Minikube是一个工具,可以在本地快速运行一个单点的kubernetes,仅用于尝试kubernetes或日常开发的用户使用。

官方地址:https://kubernetes.io/docs/setup/minikube/

1.2、kubeadm

Kubeadm也是一个工具,提供kubeadm init和kubeadm join,用于快速部署kubernetes集群。

官网地址:https://kubernetes.io/docs/reference/setup-tools/kubeadm/kubeadm/

1.3、二进制包

推荐的生产环境部署方式,从官网下载发行版的二进制源码包,手动部署每个组件,组成kubernetes集群,也有助于理解kubernetes整个集群的构成。

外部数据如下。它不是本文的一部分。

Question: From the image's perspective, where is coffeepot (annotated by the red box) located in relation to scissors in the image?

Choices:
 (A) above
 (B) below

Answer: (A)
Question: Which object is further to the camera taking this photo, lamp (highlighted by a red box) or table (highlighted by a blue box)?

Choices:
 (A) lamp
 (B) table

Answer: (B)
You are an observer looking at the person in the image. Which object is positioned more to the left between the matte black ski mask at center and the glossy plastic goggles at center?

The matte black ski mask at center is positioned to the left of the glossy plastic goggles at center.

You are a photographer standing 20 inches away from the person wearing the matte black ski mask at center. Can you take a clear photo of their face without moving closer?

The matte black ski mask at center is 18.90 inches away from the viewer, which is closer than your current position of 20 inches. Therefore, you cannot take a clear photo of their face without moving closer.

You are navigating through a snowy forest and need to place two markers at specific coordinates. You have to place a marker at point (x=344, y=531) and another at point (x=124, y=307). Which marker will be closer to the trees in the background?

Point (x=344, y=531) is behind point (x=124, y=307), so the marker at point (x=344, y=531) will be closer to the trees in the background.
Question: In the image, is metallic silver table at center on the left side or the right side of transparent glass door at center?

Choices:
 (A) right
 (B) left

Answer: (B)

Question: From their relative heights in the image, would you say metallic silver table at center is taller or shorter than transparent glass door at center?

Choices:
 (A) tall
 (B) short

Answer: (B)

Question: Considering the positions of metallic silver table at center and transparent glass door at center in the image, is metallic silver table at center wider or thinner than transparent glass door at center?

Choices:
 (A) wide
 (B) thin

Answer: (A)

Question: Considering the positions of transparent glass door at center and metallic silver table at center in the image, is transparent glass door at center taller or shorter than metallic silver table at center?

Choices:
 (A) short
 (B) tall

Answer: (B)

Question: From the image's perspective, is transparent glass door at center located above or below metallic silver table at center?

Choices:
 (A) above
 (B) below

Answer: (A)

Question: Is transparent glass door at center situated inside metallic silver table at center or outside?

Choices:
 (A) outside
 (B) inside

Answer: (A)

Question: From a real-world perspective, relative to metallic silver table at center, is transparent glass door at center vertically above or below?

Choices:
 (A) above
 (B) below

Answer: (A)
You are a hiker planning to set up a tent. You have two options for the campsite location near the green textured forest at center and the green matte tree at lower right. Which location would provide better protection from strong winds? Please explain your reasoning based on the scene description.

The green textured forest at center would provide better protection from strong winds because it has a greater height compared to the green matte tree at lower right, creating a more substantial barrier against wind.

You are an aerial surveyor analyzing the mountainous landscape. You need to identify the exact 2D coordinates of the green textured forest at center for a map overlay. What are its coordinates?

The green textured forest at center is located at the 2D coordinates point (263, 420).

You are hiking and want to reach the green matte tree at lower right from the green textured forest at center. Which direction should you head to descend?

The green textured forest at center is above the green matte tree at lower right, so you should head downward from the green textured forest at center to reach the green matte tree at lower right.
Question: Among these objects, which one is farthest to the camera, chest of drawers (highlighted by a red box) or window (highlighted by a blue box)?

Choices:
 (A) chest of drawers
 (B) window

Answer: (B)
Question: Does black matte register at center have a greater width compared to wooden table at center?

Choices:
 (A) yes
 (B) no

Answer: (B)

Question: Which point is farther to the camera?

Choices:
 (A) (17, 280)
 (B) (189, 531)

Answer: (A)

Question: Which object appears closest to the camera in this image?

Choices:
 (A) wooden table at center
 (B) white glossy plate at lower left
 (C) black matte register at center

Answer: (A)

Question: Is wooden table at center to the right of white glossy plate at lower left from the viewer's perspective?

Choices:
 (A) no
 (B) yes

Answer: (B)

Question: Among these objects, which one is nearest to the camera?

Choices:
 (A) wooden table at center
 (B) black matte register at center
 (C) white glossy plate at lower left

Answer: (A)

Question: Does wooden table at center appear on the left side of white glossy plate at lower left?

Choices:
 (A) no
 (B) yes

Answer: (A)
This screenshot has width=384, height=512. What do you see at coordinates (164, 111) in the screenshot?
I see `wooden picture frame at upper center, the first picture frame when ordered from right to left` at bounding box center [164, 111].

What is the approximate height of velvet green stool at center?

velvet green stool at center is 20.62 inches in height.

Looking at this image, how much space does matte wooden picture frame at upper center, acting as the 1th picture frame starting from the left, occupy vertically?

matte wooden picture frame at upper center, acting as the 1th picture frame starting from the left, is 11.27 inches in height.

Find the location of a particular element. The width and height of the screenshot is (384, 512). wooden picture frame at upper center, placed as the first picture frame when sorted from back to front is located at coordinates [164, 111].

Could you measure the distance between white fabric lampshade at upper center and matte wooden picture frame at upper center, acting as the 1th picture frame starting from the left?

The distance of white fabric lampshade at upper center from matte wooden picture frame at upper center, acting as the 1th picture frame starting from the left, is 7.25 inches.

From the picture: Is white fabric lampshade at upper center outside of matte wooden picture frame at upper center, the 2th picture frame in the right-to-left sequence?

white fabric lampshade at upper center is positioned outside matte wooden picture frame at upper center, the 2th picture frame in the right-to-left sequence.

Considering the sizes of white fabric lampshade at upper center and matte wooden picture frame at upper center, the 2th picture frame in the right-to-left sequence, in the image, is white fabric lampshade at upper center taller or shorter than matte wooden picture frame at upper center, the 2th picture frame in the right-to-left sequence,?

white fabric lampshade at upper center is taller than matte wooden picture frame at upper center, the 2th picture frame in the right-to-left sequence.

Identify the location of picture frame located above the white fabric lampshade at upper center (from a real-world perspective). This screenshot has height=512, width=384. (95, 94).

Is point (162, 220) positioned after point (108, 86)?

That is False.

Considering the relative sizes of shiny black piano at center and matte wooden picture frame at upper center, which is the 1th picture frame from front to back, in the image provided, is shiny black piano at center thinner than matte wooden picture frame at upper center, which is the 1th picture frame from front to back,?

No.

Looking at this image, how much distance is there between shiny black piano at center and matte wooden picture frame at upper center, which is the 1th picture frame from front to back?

下载地址:https://github.com/kubernetes/kubernetes/releases

二、kubernetes平台环境规划

2.1、软件和服务器环境规划

你需要准备一台或多台服务器,这里我准备了三台虚拟机,分别如下:

  • OS:CentOS Linux release 7.6.1810 (Core)

  • 软件版本:

    • Kubernetes 1.14
    • Etcd 3.3
    • Docker version 18.09.5
    • Fannel 0.10
  • Load Balancer我复用了两个master(因为机器不够),生产环境应该是两台负载均衡服务器;

2.2、平台架构图

2.2.1、单Master节点

适用于做实验环境,能节省机器开销,不建议上生产。本次实验先部署单Master节点的架构图,如果需要做多Master,后面再横向扩展也很容易

2.2.2、多Master节点

整个集群一般需要8台以上服务器,适用于生产环境,每个功能有对应的服务器支撑,保障线上k8s集群的健壮性,也是为业务保驾护航。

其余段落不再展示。